If you have problem with fonts,
if this are built-in fonts, make sure the name is correct by going into /etc/kbd/consolefonts, and doing
ls -1 /etc/kbd/consolefonts |sort |less
and verifying
setfont $yourfontname
is loading the font correcty. If it does, you can apply it into configuration.nix:
console.font="$yourfontname"
If font is not built-in, you need to link it in configuration.nix (here for terminus font):
console.packages=[ pkgs.terminus_font ];
console.font="${pkgs.terminus_font}/share/consolefonts/ter-i22b.psf.gz";
Then you need to check if font is loaded by checking console service after the reboot:
systemctl status systemd-vconsole-setup
If the service failed, then there was a problem with file name or problem with font decompressor.
If the service has not failed, but font is still not loaded, then the issue is with a race condition between font and videodriver: fontconfig will load the font bitmap into video memory. Reloading a videodriver will clean the memory and cause fontconfig reset. Currently the video driver is stored in kernel - it can either be built-in or stored as module to be loaded on demand. This driver stays dormant, unless explicitly loaded by user or loaded by xorg/wayland.
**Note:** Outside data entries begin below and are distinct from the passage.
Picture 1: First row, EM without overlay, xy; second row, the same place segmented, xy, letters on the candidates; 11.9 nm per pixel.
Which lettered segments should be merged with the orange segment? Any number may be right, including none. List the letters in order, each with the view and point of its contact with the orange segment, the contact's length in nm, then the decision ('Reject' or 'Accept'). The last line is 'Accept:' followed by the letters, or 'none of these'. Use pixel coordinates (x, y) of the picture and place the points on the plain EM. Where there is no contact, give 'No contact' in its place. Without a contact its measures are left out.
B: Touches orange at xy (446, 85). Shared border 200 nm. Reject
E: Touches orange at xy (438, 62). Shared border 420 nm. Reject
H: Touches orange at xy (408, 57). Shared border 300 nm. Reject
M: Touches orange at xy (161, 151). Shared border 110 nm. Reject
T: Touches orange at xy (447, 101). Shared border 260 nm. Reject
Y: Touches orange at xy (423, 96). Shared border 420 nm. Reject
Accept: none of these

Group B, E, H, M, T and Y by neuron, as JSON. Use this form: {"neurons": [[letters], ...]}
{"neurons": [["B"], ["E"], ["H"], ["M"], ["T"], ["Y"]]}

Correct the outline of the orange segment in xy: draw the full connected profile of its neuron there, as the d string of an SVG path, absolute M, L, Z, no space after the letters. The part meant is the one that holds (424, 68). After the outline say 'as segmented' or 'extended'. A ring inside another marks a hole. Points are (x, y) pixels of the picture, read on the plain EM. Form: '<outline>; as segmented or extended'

The problem is that Xorg/Wayland start late on the list - thus the font gets applied near start and then driver load causes the changes to be reset.
First read current kernel configuration to find out how your videodriver is inserted into kernel (use “/searchstring” to lookup (CASE sensitive) and “n” to find next match, arrows+home to navigate, q to quit):
zcat /proc/config.gz |less
or feed it into grep:
zcat /proc/config.gz | grep -i $driver
“y” means its built-in, “m” built into initramfs as module and “n” not built.
Now, you have a videodriver in xorg or wayland (here for example amdgpu):
services.xserver.enable=true;
services.xserver.videoDrivers=["amdgpu"];
and this driver (amdgpu) is built as module (“m”) in kernel, then you need to add it to kernel to prevent reloading during start of Xorg, so its loaded straight away, before vconsole setup does font changes.
boot.initrd.kernelModules=["amdgpu"];
When xorg/wayland start, there will be no driver reload.
Another solution would be to force-set the font twice - on systemd start and after xorg/wayland started.